Rain and sunlight are difficult conditions to control. How can a formulator improve a product’s resistance to these environmental factors and take full advantage of Bt benefits in the field?
Dow is currently developing materials to provide rainfastness and UV resistance to Bt. These materials have been shown to perform above benchmarks for both liquid and dry flowable Bt formulations available today.
These novel materials from Dow can enable 75 percent Cry protein retention for a liquid Bt formulation even after two hour exposure to simulated rain. In comparison, no Cry proteins remain on the surface of the mimic plant leaf when the control Bt formulation is exposed to simulated rain for the same duration of time (Figure 1). The materials are also spray-dryable and enable up to 58 percent Cry protein retention after exposure to simulated rain after spray-drying and re-dispersion of the dry product in water (Figure 2). Benchmark products tested are not spray-dryable and stick to the chamber of the spray-dryer during the process.

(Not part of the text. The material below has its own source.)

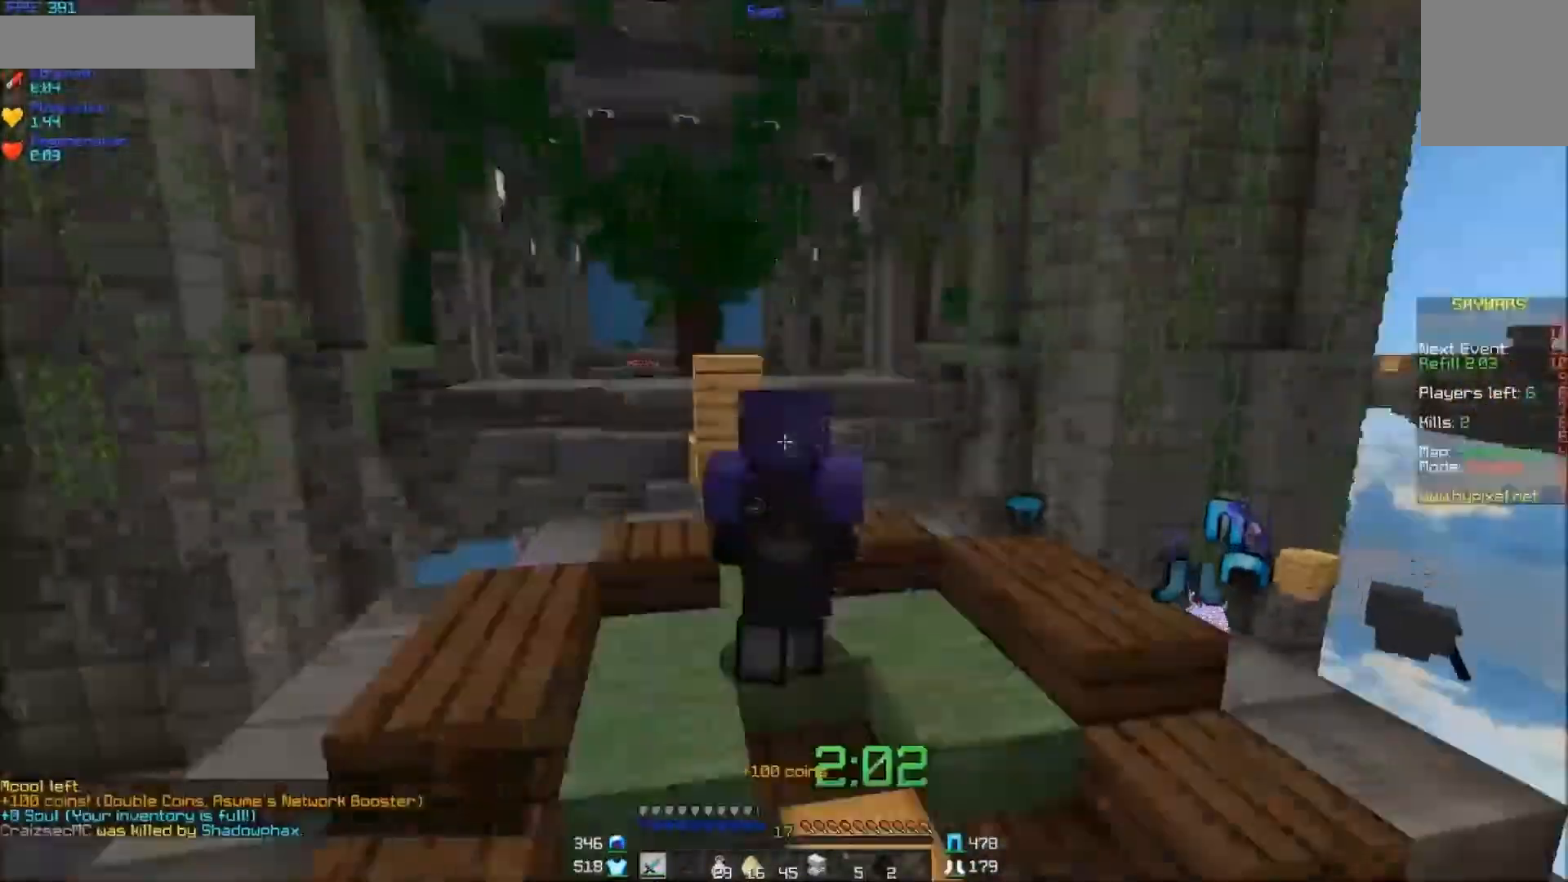
{"keys": ["w"], "mouse": [], "events": [[350, "w", "down"]]}
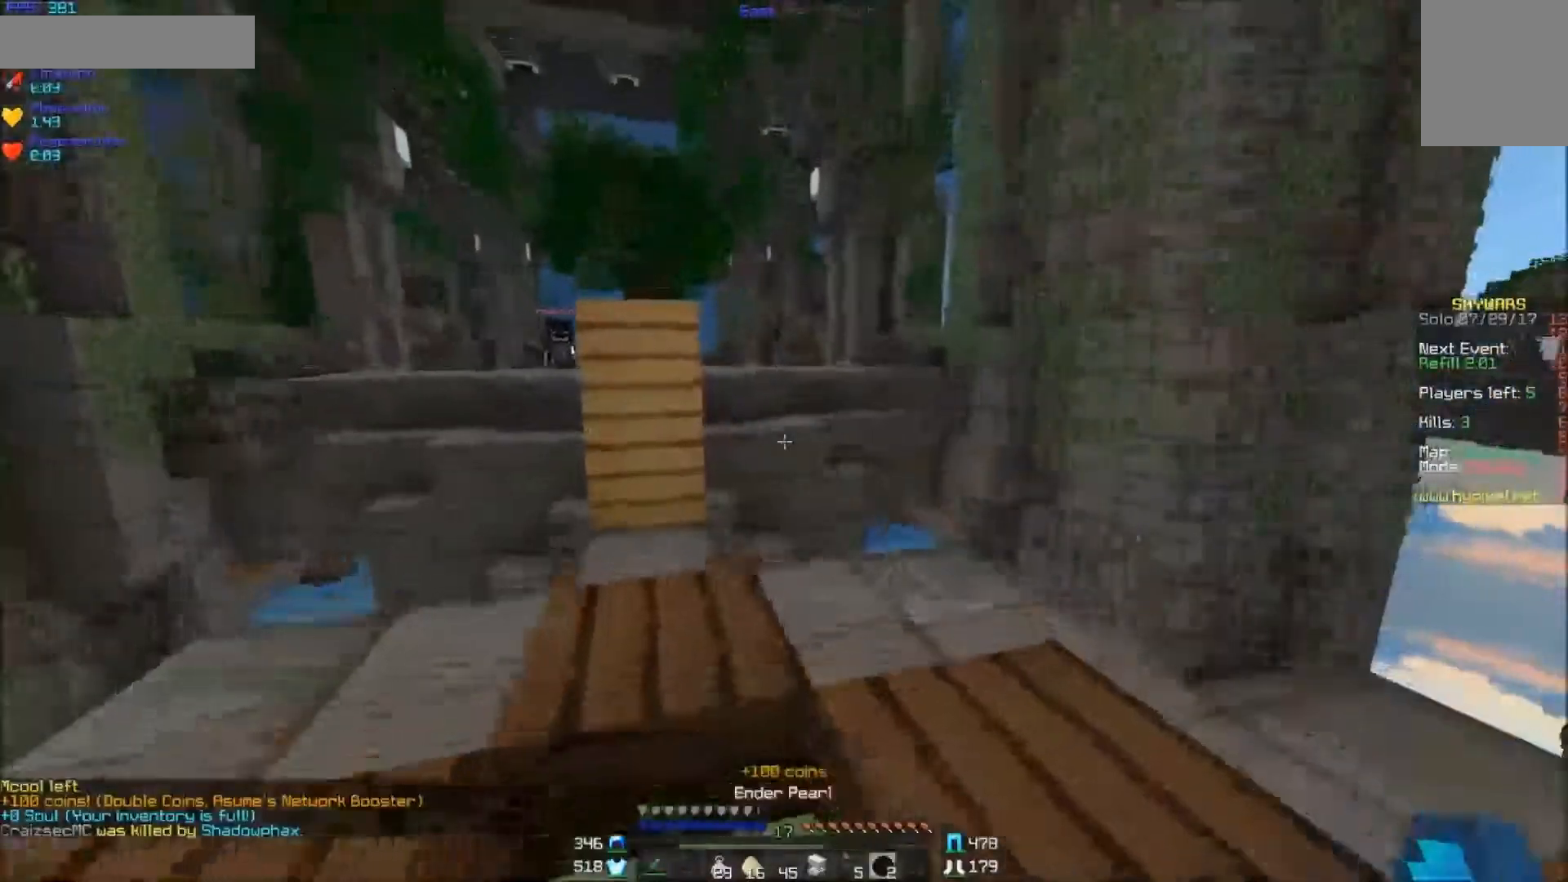
{"keys": ["d", "w"], "mouse": [], "events": [[50, "d", "down"]]}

Dow’s materials deliver enhanced UV resistance as well. Bt spore viability retention is 95 percent after two hour exposure to simulated sunlight. No viable spores are obtained when the control formulation is exposed to the same conditions (Figure 3).
Figure 1. Percentage of protein retention after mimic plant leaf with dried on liquid Bt formulation is exposed to simulated rain at various durations in a lab.
Figure 2. Percentage of protein retention after spray-drying and re-dispersion of a liquid Bt formulation containing Dow’s rainfastness material.
Figure 3. Percentage of Bt viability retention after two hour exposure to simulated sunlight in a lab at an intensity equivalent to 6-7 times peak summer sunlight intensity.